What’s also really impressive about this film is the way that del Toro chooses to take his time and concentrate on characterisation and relationships instead of just rattling the plot from one super-powered barney to the next. There’s an urbanely off-the-wall sense of humour that permeates much of the film, manifesting as Hellboy’s unexpected soft-spot for cats or habit of idly grinding down his horns with power-tools in order to be less conspicuous. But the feelings between the main characters are genuine and affecting. Del Toro’s action sequences don’t have quite the same level of breathless frenzy he brought to Blade 2, but are suitably protracted and over-the-top.

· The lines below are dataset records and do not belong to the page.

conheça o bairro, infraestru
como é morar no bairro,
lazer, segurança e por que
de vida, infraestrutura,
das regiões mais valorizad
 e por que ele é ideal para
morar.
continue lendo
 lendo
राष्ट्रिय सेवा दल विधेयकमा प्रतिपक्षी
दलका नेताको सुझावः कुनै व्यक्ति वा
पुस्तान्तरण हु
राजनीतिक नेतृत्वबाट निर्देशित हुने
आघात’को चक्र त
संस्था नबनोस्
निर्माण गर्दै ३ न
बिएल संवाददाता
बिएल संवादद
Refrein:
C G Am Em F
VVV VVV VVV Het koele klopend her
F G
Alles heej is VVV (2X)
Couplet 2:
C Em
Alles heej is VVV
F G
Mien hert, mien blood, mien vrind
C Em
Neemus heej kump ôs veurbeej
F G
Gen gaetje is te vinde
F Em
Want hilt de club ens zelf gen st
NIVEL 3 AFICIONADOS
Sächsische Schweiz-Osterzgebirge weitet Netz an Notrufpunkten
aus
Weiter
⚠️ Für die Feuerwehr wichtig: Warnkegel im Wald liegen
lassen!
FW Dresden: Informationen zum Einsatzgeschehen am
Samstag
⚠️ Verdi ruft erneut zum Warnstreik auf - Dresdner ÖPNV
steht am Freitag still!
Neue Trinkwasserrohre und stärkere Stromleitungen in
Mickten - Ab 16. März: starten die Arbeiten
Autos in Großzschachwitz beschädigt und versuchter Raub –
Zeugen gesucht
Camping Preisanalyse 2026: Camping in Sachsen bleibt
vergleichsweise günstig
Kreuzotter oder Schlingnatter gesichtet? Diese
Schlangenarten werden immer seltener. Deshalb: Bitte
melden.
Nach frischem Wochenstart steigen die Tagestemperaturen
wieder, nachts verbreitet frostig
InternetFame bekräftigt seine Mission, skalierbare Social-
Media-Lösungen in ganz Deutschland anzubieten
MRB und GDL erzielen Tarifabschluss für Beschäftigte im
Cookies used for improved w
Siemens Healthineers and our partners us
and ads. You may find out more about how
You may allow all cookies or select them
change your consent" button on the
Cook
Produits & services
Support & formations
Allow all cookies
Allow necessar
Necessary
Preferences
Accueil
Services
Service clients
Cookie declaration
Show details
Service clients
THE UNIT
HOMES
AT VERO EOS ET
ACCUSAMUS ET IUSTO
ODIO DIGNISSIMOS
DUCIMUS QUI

However, if I had to make a criticism of this movie, it’s that the emphasis on character and humour means that the actual plot suffers somewhat. This really isn’t a problem as the leads are so likeable you stick with the film regardless, but there are quite a few plot-threads left dangling or unexplained: why Rasputin’s girlfriend doesn’t age a day in sixty years, for example. [I was taken to task over this, as it is apparently explained in the movie, albeit in a very casual and easy-to-overlook fashion. – A] And, like Spider-Man 2, it’s a slight shame that a film that makes a virtue of not being just another empty-headed blockbuster has as its climax a fairly routine CGI set-piece.

This is quibbling, of course. Hellboy doesn’t take itself remotely seriously and neither should you. But if you like the pulpiest of pulp fiction, unusual heroes, inventively horrible villains, jokes, ooze, and just a dash of romance, then this is the film for you. Great fun.